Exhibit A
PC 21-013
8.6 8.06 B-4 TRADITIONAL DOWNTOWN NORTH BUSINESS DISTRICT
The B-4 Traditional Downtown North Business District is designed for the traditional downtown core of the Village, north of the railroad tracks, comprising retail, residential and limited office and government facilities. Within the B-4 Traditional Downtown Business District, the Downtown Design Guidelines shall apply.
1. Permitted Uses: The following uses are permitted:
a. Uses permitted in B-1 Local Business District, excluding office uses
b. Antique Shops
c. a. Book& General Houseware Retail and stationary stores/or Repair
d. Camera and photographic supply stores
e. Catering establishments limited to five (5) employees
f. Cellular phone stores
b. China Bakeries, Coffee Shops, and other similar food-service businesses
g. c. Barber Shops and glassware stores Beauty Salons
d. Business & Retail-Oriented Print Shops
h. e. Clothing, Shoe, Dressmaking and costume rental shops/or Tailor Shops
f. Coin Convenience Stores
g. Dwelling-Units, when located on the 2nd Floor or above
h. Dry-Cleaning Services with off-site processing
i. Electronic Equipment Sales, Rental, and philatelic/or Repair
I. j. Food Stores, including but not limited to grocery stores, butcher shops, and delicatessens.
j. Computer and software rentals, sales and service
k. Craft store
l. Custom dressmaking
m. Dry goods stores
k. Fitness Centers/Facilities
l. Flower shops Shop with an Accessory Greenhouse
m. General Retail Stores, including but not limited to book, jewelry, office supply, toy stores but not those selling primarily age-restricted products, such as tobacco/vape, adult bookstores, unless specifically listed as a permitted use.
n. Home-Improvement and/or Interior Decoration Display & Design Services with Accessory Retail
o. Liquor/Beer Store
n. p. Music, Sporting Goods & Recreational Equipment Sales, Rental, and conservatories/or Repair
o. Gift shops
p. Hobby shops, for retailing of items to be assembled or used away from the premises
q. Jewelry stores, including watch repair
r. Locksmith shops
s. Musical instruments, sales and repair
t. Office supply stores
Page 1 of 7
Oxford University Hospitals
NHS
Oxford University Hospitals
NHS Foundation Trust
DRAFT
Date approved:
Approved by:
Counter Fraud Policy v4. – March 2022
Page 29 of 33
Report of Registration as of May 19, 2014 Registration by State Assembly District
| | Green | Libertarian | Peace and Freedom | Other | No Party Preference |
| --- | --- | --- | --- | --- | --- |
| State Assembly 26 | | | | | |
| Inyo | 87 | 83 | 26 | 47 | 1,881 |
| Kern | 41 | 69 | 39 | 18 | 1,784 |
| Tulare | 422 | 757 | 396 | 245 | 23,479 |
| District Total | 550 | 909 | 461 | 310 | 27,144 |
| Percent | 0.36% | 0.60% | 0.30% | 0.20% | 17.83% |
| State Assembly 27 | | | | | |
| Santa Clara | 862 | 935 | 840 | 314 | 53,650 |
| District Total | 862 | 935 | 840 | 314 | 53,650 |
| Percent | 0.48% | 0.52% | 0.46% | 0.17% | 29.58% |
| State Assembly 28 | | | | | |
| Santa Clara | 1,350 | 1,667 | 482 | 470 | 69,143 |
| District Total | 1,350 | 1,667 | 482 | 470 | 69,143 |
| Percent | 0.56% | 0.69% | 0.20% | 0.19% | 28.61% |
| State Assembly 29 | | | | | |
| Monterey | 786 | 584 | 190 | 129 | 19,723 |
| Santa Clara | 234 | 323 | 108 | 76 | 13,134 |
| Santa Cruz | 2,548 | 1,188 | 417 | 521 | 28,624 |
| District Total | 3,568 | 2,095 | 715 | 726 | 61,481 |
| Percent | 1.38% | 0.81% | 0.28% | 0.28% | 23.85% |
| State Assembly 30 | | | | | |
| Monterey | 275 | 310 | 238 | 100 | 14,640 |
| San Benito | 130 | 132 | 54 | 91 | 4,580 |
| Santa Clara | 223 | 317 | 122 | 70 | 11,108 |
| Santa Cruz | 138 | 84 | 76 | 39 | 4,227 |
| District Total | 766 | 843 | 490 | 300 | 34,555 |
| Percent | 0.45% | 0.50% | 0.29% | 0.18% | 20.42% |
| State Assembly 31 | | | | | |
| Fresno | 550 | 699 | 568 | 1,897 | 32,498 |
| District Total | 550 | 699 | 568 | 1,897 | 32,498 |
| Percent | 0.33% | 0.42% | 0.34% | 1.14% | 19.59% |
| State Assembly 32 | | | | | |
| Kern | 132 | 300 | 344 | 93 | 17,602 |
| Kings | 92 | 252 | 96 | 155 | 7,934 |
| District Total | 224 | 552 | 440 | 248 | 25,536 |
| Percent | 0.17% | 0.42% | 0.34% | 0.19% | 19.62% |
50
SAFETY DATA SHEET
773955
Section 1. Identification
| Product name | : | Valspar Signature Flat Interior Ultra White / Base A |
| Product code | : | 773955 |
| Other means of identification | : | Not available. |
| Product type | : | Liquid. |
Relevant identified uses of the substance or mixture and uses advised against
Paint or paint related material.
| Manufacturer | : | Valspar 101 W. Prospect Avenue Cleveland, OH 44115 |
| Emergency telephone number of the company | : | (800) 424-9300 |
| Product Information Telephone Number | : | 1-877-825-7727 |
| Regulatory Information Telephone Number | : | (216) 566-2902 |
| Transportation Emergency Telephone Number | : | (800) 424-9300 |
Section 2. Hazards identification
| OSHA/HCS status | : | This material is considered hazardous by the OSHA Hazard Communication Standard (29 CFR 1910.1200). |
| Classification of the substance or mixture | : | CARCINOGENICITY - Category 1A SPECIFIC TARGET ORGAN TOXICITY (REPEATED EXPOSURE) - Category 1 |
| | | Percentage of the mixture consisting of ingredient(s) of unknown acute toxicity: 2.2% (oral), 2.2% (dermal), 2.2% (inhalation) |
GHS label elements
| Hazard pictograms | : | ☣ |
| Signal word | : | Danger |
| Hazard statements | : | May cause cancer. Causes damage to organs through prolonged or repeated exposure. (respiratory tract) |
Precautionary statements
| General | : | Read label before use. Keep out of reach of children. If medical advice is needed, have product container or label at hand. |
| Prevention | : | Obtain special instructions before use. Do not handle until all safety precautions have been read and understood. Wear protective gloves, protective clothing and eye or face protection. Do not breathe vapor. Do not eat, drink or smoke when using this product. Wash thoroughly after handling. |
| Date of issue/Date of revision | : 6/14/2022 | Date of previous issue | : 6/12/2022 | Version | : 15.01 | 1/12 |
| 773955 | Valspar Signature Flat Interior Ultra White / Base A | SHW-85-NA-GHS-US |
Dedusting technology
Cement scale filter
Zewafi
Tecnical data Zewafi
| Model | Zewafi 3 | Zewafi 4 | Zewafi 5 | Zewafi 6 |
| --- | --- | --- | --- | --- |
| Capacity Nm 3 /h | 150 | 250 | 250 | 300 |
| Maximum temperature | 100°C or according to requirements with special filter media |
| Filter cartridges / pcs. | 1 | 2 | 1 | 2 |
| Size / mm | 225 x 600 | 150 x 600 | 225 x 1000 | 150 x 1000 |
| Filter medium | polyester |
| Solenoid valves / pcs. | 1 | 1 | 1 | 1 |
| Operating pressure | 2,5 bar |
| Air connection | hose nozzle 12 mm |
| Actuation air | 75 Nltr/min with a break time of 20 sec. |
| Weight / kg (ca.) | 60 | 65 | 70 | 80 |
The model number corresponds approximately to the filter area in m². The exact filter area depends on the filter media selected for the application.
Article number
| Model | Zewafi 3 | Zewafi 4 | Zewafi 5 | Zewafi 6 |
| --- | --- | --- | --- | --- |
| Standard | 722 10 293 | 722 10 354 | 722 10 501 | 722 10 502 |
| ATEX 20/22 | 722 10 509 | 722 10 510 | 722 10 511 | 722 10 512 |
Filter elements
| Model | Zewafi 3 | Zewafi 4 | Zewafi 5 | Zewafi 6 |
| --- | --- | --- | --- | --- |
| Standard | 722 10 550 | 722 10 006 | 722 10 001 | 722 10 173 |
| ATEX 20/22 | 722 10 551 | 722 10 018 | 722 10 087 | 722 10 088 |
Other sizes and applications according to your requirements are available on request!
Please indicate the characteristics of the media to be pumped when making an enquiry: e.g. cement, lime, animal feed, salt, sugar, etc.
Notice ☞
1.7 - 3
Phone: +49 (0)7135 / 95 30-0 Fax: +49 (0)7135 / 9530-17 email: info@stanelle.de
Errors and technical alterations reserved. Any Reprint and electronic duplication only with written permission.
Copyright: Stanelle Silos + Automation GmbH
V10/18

══════

What the task asks -
Across all the records above, how many lines hold the word "Base"? Answer with only that number.

Exercise response -
2